MAJOR ISSUES REMAIN in S1701:
Surplus reduction: Traditionally used for property tax relief by local districts. This practice allows for a smoother budget process with advantage of foresight. Reasonable surplus tempers emergent situations. The state has no provision for rainy day funds at state level that might provide a safety net. Surplus reduction creates future ‘hole’ in budget that will have to be made up via increase in property taxes.
Second Question Restrictions – (1) Greatly reduces what local schools may place on the ballot (even when local taxpayers must approve, thus holding their local district accountable the through their vote); (2) Inappropriately assigns final control in second question decision-making to county-state administrators.
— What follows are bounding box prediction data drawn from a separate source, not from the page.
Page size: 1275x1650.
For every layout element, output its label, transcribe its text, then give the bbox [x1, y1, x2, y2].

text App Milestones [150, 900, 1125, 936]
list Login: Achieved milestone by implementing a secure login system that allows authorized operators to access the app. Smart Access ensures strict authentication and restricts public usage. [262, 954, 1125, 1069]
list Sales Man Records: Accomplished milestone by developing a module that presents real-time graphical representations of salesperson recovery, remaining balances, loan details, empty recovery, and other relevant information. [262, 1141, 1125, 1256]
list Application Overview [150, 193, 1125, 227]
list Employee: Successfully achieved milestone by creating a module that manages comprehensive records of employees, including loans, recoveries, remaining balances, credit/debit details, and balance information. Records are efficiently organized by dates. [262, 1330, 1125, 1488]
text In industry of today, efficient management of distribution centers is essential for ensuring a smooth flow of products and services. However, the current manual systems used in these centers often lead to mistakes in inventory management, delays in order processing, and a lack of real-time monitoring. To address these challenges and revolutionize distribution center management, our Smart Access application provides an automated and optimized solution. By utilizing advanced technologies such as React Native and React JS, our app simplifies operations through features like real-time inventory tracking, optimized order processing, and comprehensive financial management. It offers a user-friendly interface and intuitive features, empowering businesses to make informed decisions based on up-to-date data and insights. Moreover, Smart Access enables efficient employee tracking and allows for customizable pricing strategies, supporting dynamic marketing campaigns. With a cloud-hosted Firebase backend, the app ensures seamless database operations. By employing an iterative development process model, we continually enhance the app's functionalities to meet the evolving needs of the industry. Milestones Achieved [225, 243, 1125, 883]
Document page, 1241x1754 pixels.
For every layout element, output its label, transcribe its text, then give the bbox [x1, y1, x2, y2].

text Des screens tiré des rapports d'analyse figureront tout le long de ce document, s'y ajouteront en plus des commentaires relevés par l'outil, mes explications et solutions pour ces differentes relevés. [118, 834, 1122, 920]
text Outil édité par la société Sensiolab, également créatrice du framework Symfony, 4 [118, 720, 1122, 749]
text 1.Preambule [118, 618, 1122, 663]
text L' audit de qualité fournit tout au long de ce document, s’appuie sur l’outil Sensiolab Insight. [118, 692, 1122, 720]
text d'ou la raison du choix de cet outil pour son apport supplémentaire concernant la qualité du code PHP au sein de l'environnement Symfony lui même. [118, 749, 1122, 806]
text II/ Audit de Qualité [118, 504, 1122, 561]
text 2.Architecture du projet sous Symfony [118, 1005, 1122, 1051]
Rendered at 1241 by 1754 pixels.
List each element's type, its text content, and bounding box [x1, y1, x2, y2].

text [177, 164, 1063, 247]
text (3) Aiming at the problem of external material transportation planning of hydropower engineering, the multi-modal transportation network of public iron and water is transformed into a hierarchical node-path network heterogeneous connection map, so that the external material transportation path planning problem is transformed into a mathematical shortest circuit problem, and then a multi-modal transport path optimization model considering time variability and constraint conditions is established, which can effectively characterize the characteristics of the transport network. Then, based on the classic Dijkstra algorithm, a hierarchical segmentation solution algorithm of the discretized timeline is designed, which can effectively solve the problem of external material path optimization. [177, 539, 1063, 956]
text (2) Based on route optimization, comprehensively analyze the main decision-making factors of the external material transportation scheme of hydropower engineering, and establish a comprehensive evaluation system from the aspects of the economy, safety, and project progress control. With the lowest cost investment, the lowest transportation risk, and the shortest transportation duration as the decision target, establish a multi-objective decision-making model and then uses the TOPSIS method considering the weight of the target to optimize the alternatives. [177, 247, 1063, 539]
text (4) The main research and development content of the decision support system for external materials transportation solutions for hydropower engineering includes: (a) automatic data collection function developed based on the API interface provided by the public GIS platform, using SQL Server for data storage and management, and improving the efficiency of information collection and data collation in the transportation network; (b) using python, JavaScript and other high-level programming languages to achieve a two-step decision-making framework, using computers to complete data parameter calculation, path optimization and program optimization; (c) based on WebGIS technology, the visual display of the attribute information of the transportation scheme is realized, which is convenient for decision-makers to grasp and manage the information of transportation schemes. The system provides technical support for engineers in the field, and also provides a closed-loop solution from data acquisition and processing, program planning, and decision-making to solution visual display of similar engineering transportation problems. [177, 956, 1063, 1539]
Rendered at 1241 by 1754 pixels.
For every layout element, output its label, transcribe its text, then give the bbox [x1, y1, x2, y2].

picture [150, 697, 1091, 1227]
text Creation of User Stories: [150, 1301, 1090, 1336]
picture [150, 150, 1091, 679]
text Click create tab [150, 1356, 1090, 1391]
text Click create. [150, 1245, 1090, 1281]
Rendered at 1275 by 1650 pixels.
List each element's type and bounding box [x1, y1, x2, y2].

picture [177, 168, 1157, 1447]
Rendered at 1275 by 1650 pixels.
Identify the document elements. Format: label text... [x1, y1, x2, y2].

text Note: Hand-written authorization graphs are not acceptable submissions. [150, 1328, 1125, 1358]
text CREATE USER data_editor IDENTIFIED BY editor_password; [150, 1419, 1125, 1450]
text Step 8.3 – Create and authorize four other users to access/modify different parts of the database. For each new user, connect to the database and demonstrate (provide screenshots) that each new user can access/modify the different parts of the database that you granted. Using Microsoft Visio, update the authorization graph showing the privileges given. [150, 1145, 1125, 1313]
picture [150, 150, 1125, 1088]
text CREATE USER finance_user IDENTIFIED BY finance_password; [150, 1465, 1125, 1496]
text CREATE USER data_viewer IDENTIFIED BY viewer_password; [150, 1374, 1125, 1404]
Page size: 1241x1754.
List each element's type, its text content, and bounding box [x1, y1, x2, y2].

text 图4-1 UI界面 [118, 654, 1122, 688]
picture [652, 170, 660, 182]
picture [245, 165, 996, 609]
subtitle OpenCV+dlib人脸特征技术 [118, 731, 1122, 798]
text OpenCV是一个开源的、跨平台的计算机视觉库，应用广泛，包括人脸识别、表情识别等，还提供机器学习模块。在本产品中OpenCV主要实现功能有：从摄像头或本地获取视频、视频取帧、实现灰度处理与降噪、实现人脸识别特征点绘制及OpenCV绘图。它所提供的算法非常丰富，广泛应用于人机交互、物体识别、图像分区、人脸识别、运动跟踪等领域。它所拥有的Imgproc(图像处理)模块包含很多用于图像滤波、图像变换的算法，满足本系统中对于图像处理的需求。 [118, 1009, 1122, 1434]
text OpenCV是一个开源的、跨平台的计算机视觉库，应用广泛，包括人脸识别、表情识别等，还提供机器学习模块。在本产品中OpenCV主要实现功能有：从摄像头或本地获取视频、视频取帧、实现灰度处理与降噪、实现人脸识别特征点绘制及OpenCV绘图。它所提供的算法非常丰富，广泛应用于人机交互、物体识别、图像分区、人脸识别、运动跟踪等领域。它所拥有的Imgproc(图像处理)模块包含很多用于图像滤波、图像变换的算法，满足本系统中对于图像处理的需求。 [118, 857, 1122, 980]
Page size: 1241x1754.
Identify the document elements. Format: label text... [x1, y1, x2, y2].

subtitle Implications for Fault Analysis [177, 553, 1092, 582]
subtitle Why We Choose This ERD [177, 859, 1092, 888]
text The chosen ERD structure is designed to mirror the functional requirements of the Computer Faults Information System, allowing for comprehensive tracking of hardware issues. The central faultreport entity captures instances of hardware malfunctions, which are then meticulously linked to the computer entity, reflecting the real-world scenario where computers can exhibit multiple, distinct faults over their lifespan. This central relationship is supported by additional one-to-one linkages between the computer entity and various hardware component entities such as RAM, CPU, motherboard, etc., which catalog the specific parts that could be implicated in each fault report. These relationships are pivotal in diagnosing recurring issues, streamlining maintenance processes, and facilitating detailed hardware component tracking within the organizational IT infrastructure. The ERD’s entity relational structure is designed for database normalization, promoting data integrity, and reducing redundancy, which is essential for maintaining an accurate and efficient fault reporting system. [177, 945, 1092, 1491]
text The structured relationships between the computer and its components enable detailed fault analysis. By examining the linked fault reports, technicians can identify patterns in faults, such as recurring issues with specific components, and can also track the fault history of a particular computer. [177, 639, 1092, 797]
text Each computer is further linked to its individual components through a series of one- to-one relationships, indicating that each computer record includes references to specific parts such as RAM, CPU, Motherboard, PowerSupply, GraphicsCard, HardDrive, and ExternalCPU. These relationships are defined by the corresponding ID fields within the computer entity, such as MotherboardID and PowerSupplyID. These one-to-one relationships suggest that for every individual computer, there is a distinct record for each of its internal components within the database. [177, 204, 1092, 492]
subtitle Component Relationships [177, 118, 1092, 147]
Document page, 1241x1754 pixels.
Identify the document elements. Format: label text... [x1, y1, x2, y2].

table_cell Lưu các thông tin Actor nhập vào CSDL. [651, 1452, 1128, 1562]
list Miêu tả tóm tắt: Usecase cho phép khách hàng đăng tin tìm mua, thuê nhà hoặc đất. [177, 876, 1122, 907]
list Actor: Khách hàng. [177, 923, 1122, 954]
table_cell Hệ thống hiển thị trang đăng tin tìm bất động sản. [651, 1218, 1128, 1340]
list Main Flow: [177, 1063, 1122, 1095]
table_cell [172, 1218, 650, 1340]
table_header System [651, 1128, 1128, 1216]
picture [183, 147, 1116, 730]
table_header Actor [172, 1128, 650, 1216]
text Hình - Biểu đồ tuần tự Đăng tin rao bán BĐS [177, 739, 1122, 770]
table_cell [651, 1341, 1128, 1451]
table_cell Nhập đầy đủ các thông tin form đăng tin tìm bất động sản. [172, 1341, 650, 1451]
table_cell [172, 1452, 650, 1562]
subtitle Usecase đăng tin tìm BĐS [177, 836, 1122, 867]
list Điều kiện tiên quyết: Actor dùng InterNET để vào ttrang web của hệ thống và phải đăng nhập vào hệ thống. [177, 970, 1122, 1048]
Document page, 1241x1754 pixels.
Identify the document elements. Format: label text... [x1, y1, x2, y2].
Loss of local control: separate questions require county and state approval although it is local decision whether or not to locally support the expenditure required. There is a state-controlled ‘filter’ a district must wade through before even being allowed to formally propose a second question: programs/services in a prior budget are not allowed to be put in a second question at all. Flexibility is curtailed and there is little room to promote improvement needed to maintain quality education. In certain cases, the law permits the state to dictate where a local district may spend its revenue for support and administrative services.
Administrative Spending Limits: (1) Caps administrative cost growth to 2.5%, even when district spending is lower than the state-defined benchmark for effective/efficient spending in this category; (2) even new principals hired to head new schools built due to enrollment growth are required to fit under the current 2.5%; (3) does not take enrollment growth into account; (4) does not take differing needs of student body into account.